State education assessment programs are required to conduct alignment studies and include the results in their U.S. Department of Education peer review submissions. These time-intensive validity investigations typically involve human judgment on how well test items match a content standard and/or cognitive level of complexity, or how one set of content standards maps to another.
Broadly speaking, this typically involves comparing one set of text statements, such as the item stem or task, to another set of text statements, such as content standards. Content experts evaluate these separate pieces of text and use their expert judgment to determine the degree of similarity—or alignment—between them.
The task of comparing a large number of text statements can quickly become overwhelming. Imagine, for example, the task of mapping the National Assessment of Educational Progress (NAEP) content standards to a particular state’s content standards. The number of comparisons would easily reach many thousands. Or, consider an item bank consisting of thousands of items and evaluating those items against a set of content standards. Again, this would involve thousands of comparisons. This cognitive load placed on content experts often leads to fatigue—raising a clear risk that judgment errors will result.

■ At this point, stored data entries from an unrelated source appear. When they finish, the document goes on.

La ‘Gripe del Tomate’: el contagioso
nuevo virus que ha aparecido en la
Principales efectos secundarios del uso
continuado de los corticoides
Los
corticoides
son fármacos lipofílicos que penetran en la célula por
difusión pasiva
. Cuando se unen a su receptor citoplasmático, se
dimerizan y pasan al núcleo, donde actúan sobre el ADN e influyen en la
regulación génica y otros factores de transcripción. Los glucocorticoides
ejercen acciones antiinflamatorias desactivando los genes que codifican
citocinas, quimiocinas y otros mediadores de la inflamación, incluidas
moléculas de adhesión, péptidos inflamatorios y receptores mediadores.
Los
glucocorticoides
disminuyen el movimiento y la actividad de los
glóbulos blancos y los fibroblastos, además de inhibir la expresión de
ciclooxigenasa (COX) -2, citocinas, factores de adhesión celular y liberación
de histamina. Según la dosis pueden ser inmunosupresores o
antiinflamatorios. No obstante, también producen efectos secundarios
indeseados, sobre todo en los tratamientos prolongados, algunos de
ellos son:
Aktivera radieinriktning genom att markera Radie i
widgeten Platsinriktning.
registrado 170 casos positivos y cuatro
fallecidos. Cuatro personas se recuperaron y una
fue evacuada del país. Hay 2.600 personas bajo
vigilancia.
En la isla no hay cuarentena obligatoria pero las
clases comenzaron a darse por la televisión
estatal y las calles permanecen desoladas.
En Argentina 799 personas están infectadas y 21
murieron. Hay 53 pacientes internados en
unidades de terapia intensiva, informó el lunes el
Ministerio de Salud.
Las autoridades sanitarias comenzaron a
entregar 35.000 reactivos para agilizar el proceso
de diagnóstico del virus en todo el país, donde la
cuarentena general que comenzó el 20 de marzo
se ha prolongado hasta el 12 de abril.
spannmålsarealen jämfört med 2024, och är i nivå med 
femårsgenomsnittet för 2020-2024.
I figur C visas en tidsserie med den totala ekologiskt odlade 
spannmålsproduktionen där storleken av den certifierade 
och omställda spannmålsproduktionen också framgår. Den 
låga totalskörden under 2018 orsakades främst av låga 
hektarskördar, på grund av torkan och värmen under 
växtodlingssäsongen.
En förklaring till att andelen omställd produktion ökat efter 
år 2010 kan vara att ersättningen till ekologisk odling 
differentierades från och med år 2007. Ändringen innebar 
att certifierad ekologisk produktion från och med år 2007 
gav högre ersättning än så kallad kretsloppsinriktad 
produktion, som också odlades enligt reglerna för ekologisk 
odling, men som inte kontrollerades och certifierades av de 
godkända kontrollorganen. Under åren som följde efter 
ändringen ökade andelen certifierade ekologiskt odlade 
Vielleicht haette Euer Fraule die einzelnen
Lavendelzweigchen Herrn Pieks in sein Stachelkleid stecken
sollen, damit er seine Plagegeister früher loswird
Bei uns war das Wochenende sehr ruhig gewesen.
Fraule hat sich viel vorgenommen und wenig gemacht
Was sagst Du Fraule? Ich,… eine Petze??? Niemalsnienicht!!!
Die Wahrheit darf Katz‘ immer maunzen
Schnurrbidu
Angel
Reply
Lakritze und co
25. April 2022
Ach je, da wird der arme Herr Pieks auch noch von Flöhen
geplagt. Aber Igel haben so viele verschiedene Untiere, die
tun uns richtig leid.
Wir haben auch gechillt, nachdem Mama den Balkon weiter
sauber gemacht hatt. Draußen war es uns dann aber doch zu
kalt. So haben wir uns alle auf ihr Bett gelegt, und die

Fortunately, advances in natural language processing (NLP) offer a means to bring efficiencies and cost-savings to traditional, highly labor-intensive alignment processes. One advancement is the growing set of Large Language Models (LLMs), like ChatGPT, or many other open-source versions that can be used to classify, label, or compare text statements quickly and efficiently.
We do not propose that NLP algorithms would perform the alignment in place of content experts. Judgments like these should always involve human experts. However, NLP-based methods can identify the text statements that most closely resemble each other, and content experts can then review a smaller set of candidate standards that may be similar instead of reviewing the entire set of content standards. The idea is to use NLP to make big problems smaller, and then ask content experts to review a subset of standards rather than an entire collection of standards.
HumRRO experts have shared research and insights over the past five years aimed at leveraging NLP methods to bring new levels of efficiency to what have traditionally been human-driven processes:
Our experts are now applying similar NLP concepts to challenges in education, such as alignment, standard setting, and identifying item enemies. Below, we briefly describe how alignment and standard setting methods benefit from NLP techniques.
Leveraging NLP in Educational Test Alignment Processes
Large Language Models are increasingly capturing the attention and imaginations of social scientists, and we are finding new ways almost daily to apply them. Here are a few ways HumRRO can leverage the power of NLP and LLMs in the education context, specifically in the area of alignment:
Creating crosswalks between different content standards. States often map one set of content standards to another set of standards. For example, a 2016 National Center for Education Statistics report maps Next Generation Science Standards to the NAEP science framework standards. In this study, the research team began with a content mapping activity, which involved forming subsets of standards that could then be evaluated by content experts.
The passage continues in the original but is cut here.